Google released a lengthy blog post authored by David Drummond, senior vice president of corporate development and chief legal officer Tuesday afternoon, discussing the decision to review its policy toward China.
"These attacks and the surveillance they have uncovered--combined with the attempts over the past year to further limit free speech on the Web--have led us to conclude that we should review the feasibility of our business operations in China. We have decided we are no longer willing to continue censoring our results on Google.cn, and so over the next few weeks we will be discussing with the Chinese government the basis on which we could operate an unfiltered search engine within the law, if at all.
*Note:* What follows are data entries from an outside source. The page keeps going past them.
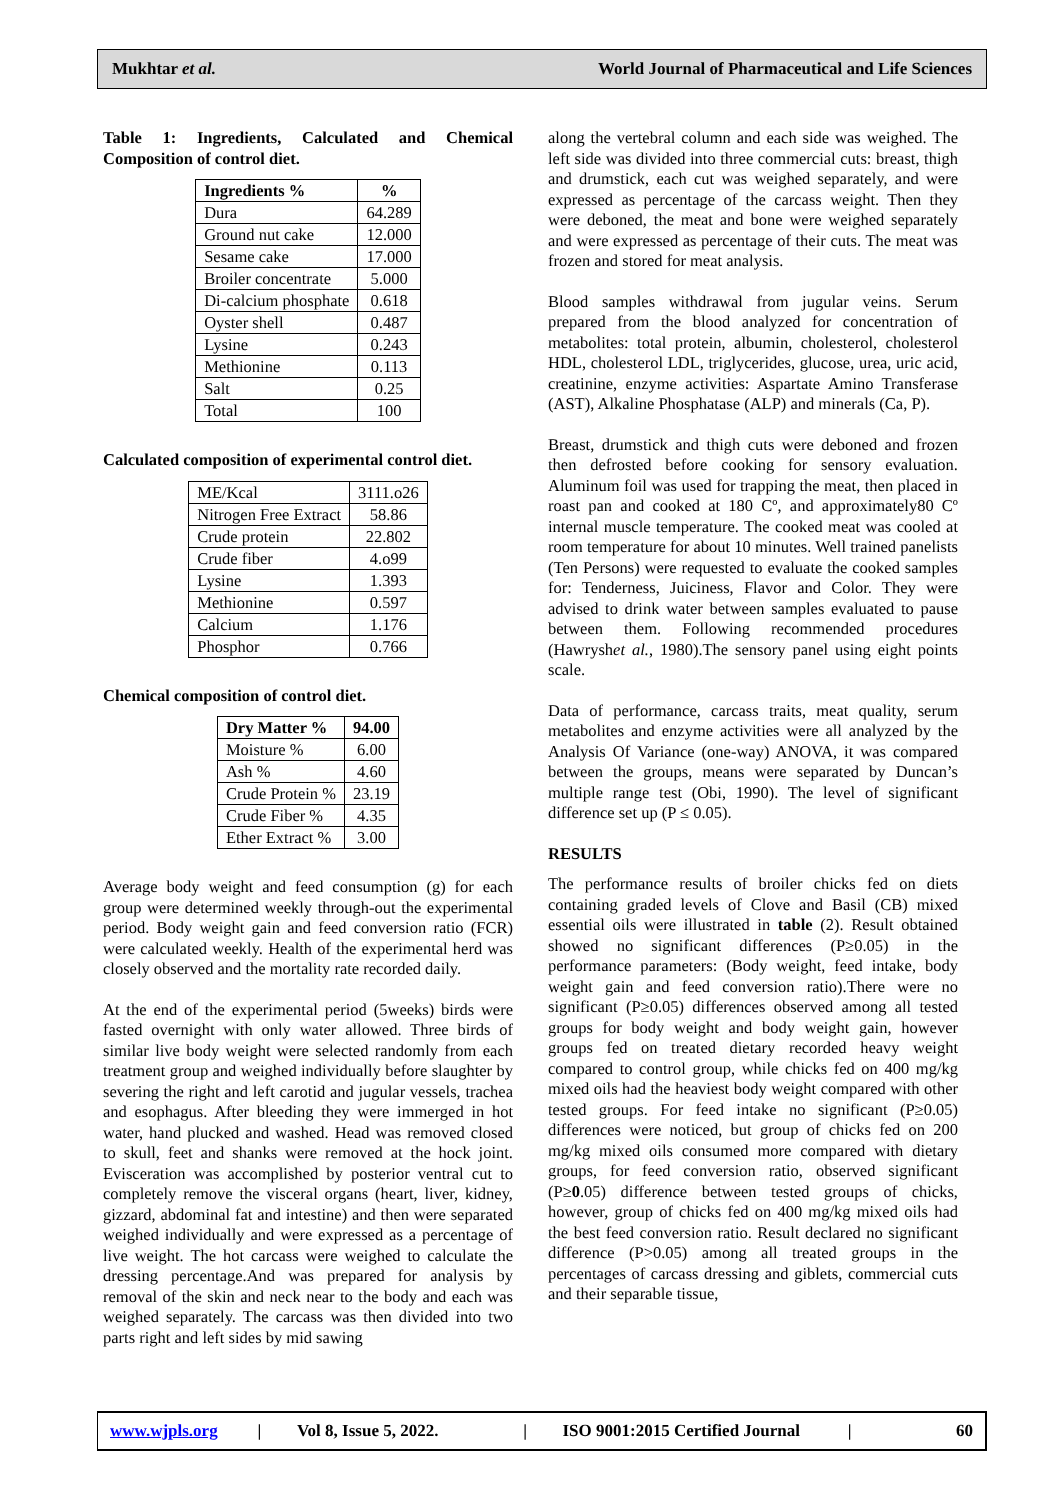Mukhtar et al. World Journal of Pharmaceutical and Life Sciences
Table 1: Ingredients, Calculated and Chemical Composition of control diet.
| Ingredients % | % |
| --- | --- |
| Dura | 64.289 |
| Ground nut cake | 12.000 |
| Sesame cake | 17.000 |
| Broiler concentrate | 5.000 |
| Di-calcium phosphate | 0.618 |
| Oyster shell | 0.487 |
| Lysine | 0.243 |
| Methionine | 0.113 |
| Salt | 0.25 |
| Total | 100 |
Calculated composition of experimental control diet.
| ME/Kcal | 3111.o26 |
| Nitrogen Free Extract | 58.86 |
| Crude protein | 22.802 |
| Crude fiber | 4.o99 |
| Lysine | 1.393 |
| Methionine | 0.597 |
| Calcium | 1.176 |
| Phosphor | 0.766 |
Chemical composition of control diet.
| Dry Matter % | 94.00 |
| --- | --- |
| Moisture % | 6.00 |
| Ash % | 4.60 |
| Crude Protein % | 23.19 |
| Crude Fiber % | 4.35 |
| Ether Extract % | 3.00 |
Average body weight and feed consumption (g) for each group were determined weekly through-out the experimental period. Body weight gain and feed conversion ratio (FCR) were calculated weekly. Health of the experimental herd was closely observed and the mortality rate recorded daily.
At the end of the experimental period (5weeks) birds were fasted overnight with only water allowed. Three birds of similar live body weight were selected randomly from each treatment group and weighed individually before slaughter by severing the right and left carotid and jugular vessels, trachea and esophagus. After bleeding they were immerged in hot water, hand plucked and washed. Head was removed closed to skull, feet and shanks were removed at the hock joint. Evisceration was accomplished by posterior ventral cut to completely remove the visceral organs (heart, liver, kidney, gizzard, abdominal fat and intestine) and then were separated weighed individually and were expressed as a percentage of live weight. The hot carcass were weighed to calculate the dressing percentage.And was prepared for analysis by removal of the skin and neck near to the body and each was weighed separately. The carcass was then divided into two parts right and left sides by mid sawing
along the vertebral column and each side was weighed. The left side was divided into three commercial cuts: breast, thigh and drumstick, each cut was weighed separately, and were expressed as percentage of the carcass weight. Then they were deboned, the meat and bone were weighed separately and were expressed as percentage of their cuts. The meat was frozen and stored for meat analysis.
Blood samples withdrawal from jugular veins. Serum prepared from the blood analyzed for concentration of metabolites: total protein, albumin, cholesterol, cholesterol HDL, cholesterol LDL, triglycerides, glucose, urea, uric acid, creatinine, enzyme activities: Aspartate Amino Transferase (AST), Alkaline Phosphatase (ALP) and minerals (Ca, P).
Breast, drumstick and thigh cuts were deboned and frozen then defrosted before cooking for sensory evaluation. Aluminum foil was used for trapping the meat, then placed in roast pan and cooked at 180 Cº, and approximately80 Cº internal muscle temperature. The cooked meat was cooled at room temperature for about 10 minutes. Well trained panelists (Ten Persons) were requested to evaluate the cooked samples for: Tenderness, Juiciness, Flavor and Color. They were advised to drink water between samples evaluated to pause between them. Following recommended procedures (Hawryshet al., 1980).The sensory panel using eight points scale.
Data of performance, carcass traits, meat quality, serum metabolites and enzyme activities were all analyzed by the Analysis Of Variance (one-way) ANOVA, it was compared between the groups, means were separated by Duncan’s multiple range test (Obi, 1990). The level of significant difference set up (P ≤ 0.05).
RESULTS
The performance results of broiler chicks fed on diets containing graded levels of Clove and Basil (CB) mixed essential oils were illustrated in table (2). Result obtained showed no significant differences (P≥0.05) in the performance parameters: (Body weight, feed intake, body weight gain and feed conversion ratio).There were no significant (P≥0.05) differences observed among all tested groups for body weight and body weight gain, however groups fed on treated dietary recorded heavy weight compared to control group, while chicks fed on 400 mg/kg mixed oils had the heaviest body weight compared with other tested groups. For feed intake no significant (P≥0.05) differences were noticed, but group of chicks fed on 200 mg/kg mixed oils consumed more compared with dietary groups, for feed conversion ratio, observed significant (P≥0.05) difference between tested groups of chicks, however, group of chicks fed on 400 mg/kg mixed oils had the best feed conversion ratio. Result declared no significant difference (P>0.05) among all treated groups in the percentages of carcass dressing and giblets, commercial cuts and their separable tissue,
www.wjpls.org | Vol 8, Issue 5, 2022. | ISO 9001:2015 Certified Journal | 60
We recognize that this may well mean having to shut down Google.cn, and potentially our offices in China."
However, in practice that has been a tricky balance between Google's desire to spread information around the world and the Chinese government's desire to limit the amount of information available on sensitive topics,
Google did not say exactly which human-rights activists were targeted by the attack, nor would it comment on whether or not it believed the Chinese government was behind the attacks. The attackers were unable to obtain the contents of Gmail messages written by two human-rights activists in China, but they were able to access account information and the subject lines of an unspecified number of e-mails.
In addition, Google said it determined that someone was able to gain access to the accounts several Gmail users who were human rights activists, which the company said was the result of phishing schemes rather than a security breach.
An industry source familiar with Google's investigation described the incidents over the past several months as "the straw that broke the camel's back," as far as Google's presence in China was concerned. Google is expected to meet with Chinese government officials over the next several weeks to discuss whether or not it will be permitted to offer an uncensored search engine.
A cash machine in other parts of the world, Google has struggled to replicate that success in China. Baidu is as dominant in China as Google is in the rest of the world, and Google trails it by a significant margin. Kai-Fu Lee, the subject of a fierce courtroom battle between Microsoft and Google over his acceptance of a job running Google's China operations, left the company last year to start his own business.
Representatives for Microsoft and Yahoo did not immediately respond to inquiries regarding whether or not their policies regarding search in China would change as the result of Google's decision. A U.S. representative for Baidu also did not return a call seeking comment on Google's intention to offer an uncensored search engine in China.